Data lines:

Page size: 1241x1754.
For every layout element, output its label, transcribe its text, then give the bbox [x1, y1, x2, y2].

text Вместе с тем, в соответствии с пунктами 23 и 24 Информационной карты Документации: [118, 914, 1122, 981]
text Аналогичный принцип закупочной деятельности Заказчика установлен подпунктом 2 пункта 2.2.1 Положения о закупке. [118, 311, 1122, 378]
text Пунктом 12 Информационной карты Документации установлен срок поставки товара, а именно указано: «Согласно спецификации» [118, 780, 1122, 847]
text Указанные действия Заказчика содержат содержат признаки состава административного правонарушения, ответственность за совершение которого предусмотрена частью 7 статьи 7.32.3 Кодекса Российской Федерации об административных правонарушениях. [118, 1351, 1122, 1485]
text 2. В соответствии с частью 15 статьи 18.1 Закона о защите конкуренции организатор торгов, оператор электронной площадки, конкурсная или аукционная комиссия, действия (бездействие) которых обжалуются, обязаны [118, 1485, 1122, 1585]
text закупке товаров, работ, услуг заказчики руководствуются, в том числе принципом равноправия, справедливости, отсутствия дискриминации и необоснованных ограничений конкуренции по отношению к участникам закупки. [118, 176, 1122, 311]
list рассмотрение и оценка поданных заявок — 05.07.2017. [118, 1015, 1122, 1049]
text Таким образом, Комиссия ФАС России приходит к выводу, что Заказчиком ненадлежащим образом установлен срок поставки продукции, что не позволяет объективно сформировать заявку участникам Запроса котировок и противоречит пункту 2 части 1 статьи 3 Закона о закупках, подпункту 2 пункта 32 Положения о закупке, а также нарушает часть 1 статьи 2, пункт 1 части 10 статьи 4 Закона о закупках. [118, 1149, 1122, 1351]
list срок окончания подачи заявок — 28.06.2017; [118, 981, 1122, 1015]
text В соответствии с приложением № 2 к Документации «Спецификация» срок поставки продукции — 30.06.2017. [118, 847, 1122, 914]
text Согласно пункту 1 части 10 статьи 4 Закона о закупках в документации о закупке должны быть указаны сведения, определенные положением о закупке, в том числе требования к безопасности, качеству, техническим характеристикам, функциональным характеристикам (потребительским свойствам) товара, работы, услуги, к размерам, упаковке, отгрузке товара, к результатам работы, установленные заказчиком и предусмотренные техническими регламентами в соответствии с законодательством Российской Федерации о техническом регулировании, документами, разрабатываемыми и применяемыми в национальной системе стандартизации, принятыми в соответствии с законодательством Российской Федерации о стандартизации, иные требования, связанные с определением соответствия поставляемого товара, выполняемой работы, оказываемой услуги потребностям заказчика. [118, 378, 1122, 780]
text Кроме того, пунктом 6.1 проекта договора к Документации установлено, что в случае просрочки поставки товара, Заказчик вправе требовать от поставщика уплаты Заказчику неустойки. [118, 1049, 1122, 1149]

DO THIS: Render every line of the items above as a Markdown table with the columns No. and Line, numbering each row and omitting blank lines.

SOLUTION FOR THIS TASK:
| No. | Line |
|---|---|
| 1 | Page size: 1241x1754. |
| 2 | For every layout element, output its label, transcribe its text, then give the bbox [x1, y1, x2, y2]. |
| 3 | text Вместе с тем, в соответствии с пунктами 23 и 24 Информационной карты Документации: [118, 914, 1122, 981] |
| 4 | text Аналогичный принцип закупочной деятельности Заказчика установлен подпунктом 2 пункта 2.2.1 Положения о закупке. [118, 311, 1122, 378] |
| 5 | text Пунктом 12 Информационной карты Документации установлен срок поставки товара, а именно указано: «Согласно спецификации» [118, 780, 1122, 847] |
| 6 | text Указанные действия Заказчика содержат содержат признаки состава административного правонарушения, ответственность за совершение которого предусмотрена частью 7 статьи 7.32.3 Кодекса Российской Федерации об административных правонарушениях. [118, 1351, 1122, 1485] |
| 7 | text 2. В соответствии с частью 15 статьи 18.1 Закона о защите конкуренции организатор торгов, оператор электронной площадки, конкурсная или аукционная комиссия, действия (бездействие) которых обжалуются, обязаны [118, 1485, 1122, 1585] |
| 8 | text закупке товаров, работ, услуг заказчики руководствуются, в том числе принципом равноправия, справедливости, отсутствия дискриминации и необоснованных ограничений конкуренции по отношению к участникам закупки. [118, 176, 1122, 311] |
| 9 | list рассмотрение и оценка поданных заявок — 05.07.2017. [118, 1015, 1122, 1049] |
| 10 | text Таким образом, Комиссия ФАС России приходит к выводу, что Заказчиком ненадлежащим образом установлен срок поставки продукции, что не позволяет объективно сформировать заявку участникам Запроса котировок и противоречит пункту 2 части 1 статьи 3 Закона о закупках, подпункту 2 пункта 32 Положения о закупке, а также нарушает часть 1 статьи 2, пункт 1 части 10 статьи 4 Закона о закупках. [118, 1149, 1122, 1351] |
| 11 | list срок окончания подачи заявок — 28.06.2017; [118, 981, 1122, 1015] |
| 12 | text В соответствии с приложением № 2 к Документации «Спецификация» срок поставки продукции — 30.06.2017. [118, 847, 1122, 914] |
| 13 | text Согласно пункту 1 части 10 статьи 4 Закона о закупках в документации о закупке должны быть указаны сведения, определенные положением о закупке, в том числе требования к безопасности, качеству, техническим характеристикам, функциональным характеристикам (потребительским свойствам) товара, работы, услуги, к размерам, упаковке, отгрузке товара, к результатам работы, установленные заказчиком и предусмотренные техническими регламентами в соответствии с законодательством Российской Федерации о техническом регулировании, документами, разрабатываемыми и применяемыми в национальной системе стандартизации, принятыми в соответствии с законодательством Российской Федерации о стандартизации, иные требования, связанные с определением соответствия поставляемого товара, выполняемой работы, оказываемой услуги потребностям заказчика. [118, 378, 1122, 780] |
| 14 | text Кроме того, пунктом 6.1 проекта договора к Документации установлено, что в случае просрочки поставки товара, Заказчик вправе требовать от поставщика уплаты Заказчику неустойки. [118, 1049, 1122, 1149] |